▶ **YOUR OBJECTIVE**
Of all the lines below, output only those starting at the one with "in the panel." and ending at the one with "While xref:pc-template-filters[template variables]", both ends included, exactly as written.

▶ **RECORDS SUPPLIED**
=-=-=
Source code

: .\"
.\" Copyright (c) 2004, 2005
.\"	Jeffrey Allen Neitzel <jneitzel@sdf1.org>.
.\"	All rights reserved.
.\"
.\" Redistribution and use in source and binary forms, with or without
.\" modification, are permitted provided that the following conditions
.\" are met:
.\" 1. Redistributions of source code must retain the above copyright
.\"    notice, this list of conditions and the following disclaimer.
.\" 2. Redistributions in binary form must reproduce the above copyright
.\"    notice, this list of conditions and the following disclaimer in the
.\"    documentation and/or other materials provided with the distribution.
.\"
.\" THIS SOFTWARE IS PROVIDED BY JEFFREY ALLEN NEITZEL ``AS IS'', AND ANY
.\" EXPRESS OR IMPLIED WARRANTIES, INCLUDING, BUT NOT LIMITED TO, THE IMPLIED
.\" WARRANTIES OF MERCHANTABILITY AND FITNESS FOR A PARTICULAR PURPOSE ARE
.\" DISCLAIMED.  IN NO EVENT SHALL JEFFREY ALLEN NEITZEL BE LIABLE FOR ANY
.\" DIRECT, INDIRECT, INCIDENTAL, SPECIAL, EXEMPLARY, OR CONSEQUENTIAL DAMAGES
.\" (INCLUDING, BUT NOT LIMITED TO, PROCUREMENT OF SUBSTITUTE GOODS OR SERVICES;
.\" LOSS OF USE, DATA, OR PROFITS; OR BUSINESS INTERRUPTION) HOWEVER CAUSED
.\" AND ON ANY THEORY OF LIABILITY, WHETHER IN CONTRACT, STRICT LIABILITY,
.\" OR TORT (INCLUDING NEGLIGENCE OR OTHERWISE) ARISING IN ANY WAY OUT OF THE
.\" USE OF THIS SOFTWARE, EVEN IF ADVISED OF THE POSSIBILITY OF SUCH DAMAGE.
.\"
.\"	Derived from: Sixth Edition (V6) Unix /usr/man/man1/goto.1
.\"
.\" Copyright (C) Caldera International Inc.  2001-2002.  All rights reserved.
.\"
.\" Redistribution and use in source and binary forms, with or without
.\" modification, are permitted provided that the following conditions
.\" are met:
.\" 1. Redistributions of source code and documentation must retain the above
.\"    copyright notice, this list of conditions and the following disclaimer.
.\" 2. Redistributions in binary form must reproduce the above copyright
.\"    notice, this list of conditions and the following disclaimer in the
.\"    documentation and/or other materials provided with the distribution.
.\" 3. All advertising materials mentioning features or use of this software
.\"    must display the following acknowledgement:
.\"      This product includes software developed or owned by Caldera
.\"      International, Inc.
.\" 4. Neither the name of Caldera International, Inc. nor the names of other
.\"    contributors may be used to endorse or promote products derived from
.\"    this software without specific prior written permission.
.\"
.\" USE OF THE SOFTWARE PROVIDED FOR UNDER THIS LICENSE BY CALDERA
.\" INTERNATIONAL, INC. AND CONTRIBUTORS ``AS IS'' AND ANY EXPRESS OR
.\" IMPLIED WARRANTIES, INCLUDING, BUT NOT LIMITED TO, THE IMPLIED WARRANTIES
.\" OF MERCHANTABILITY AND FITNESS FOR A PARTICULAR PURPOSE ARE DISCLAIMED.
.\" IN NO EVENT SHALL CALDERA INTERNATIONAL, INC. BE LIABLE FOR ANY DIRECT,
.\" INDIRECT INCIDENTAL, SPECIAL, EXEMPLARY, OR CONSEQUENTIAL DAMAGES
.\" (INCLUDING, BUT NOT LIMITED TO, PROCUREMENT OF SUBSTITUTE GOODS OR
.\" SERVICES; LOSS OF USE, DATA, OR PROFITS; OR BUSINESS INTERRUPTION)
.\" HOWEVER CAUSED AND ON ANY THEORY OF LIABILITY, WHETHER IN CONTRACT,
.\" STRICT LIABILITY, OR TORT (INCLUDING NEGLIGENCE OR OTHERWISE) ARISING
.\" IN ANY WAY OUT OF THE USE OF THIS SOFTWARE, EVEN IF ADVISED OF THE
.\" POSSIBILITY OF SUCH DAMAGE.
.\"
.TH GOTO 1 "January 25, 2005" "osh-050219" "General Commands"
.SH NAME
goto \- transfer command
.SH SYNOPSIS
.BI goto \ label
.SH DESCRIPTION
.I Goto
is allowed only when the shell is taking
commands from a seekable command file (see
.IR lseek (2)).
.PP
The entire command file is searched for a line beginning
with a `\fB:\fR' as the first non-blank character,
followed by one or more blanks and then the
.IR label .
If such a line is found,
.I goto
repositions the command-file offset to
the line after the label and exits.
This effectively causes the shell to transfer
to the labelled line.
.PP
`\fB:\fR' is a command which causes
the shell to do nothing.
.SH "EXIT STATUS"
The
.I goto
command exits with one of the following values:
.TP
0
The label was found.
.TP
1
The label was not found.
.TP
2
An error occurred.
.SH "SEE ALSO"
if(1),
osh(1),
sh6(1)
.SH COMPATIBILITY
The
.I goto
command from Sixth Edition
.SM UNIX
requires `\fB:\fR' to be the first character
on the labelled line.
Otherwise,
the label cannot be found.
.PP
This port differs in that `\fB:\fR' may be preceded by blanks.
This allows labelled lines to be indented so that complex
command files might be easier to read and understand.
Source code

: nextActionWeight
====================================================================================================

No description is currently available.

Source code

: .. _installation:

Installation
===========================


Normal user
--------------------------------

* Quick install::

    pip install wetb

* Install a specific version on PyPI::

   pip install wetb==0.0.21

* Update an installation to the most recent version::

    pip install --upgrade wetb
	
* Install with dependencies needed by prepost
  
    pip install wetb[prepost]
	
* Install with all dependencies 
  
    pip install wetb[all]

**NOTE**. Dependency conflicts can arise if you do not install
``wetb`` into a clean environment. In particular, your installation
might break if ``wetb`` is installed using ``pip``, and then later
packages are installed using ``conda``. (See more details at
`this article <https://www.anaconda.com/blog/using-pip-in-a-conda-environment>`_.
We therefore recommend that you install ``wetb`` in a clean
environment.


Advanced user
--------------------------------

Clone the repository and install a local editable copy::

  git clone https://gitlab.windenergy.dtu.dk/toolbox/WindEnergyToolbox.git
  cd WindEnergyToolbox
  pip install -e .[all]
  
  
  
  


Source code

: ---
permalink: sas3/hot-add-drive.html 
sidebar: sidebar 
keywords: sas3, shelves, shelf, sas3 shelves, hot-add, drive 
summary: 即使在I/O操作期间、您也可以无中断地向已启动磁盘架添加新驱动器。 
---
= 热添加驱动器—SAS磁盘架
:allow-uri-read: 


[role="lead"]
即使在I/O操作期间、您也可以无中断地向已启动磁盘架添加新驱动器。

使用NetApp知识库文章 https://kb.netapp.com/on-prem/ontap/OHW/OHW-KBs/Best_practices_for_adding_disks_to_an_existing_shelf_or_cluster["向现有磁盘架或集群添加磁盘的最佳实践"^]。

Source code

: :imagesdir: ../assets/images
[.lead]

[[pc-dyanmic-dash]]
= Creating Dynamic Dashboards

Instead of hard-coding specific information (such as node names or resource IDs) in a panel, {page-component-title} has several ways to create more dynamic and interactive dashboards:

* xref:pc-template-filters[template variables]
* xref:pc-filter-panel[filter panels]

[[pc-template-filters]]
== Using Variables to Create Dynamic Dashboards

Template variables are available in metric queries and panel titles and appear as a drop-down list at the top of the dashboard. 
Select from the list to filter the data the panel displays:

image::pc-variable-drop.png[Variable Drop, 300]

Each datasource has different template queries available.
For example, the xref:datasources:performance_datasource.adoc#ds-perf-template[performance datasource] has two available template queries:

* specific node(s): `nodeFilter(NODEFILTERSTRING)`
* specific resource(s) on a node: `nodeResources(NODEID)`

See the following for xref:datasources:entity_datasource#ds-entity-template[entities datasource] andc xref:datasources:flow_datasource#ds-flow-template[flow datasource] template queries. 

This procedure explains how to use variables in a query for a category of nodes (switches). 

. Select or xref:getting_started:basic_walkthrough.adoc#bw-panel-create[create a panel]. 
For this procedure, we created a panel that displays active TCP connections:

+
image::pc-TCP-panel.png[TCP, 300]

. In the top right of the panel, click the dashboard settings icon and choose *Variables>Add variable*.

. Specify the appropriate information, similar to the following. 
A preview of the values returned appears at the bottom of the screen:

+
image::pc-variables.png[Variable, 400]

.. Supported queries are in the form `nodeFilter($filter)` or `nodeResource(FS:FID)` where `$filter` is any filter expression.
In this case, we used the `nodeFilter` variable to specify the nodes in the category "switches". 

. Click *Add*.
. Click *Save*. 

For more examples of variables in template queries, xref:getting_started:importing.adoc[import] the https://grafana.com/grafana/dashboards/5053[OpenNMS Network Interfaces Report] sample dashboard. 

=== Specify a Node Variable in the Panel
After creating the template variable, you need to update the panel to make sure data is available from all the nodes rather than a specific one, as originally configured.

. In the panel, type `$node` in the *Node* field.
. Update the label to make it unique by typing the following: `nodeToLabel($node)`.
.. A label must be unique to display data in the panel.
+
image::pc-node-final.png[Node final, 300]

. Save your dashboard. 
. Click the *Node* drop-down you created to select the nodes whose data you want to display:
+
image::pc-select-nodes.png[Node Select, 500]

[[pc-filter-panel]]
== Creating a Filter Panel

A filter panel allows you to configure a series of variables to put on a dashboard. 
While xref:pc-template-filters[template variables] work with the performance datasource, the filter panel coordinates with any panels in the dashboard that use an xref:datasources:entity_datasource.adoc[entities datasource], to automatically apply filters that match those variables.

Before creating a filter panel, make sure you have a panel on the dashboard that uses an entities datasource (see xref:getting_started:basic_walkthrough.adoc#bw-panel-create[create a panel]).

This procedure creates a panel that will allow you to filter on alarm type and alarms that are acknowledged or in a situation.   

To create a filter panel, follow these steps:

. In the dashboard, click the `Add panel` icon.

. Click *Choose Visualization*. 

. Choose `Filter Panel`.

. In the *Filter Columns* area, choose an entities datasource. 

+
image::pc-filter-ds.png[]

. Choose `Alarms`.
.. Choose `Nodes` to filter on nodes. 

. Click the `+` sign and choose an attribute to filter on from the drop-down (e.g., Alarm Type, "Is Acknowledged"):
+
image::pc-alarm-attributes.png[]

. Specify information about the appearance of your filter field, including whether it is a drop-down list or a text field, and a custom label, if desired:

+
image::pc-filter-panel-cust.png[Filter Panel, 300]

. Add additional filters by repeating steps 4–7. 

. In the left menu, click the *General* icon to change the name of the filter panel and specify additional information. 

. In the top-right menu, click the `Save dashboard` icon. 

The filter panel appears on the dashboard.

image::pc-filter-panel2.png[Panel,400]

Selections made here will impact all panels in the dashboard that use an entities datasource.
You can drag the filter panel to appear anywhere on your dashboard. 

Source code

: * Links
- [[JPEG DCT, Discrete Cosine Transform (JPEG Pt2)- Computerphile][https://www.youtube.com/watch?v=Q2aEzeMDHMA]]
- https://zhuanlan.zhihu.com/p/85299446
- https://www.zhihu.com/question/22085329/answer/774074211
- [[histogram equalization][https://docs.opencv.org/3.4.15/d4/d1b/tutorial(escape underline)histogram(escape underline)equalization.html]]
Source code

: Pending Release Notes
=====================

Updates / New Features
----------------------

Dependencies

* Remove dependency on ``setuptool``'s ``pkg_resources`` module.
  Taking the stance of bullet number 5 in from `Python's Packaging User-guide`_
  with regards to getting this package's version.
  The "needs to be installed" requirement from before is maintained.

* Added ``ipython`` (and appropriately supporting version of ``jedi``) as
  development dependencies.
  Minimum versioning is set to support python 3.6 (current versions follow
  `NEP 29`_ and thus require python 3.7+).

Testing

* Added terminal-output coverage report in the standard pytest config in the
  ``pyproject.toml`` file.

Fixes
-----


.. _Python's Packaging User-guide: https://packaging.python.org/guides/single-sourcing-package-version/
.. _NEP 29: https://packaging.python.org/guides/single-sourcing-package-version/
=-=-=
▶ **REPLY**
.. A label must be unique to display data in the panel.
+
image::pc-node-final.png[Node final, 300]

. Save your dashboard. 
. Click the *Node* drop-down you created to select the nodes whose data you want to display:
+
image::pc-select-nodes.png[Node Select, 500]

[[pc-filter-panel]]
== Creating a Filter Panel

A filter panel allows you to configure a series of variables to put on a dashboard. 
While xref:pc-template-filters[template variables] work with the performance datasource, the filter panel coordinates with any panels in the dashboard that use an xref:datasources:entity_datasource.adoc[entities datasource], to automatically apply filters that match those variables.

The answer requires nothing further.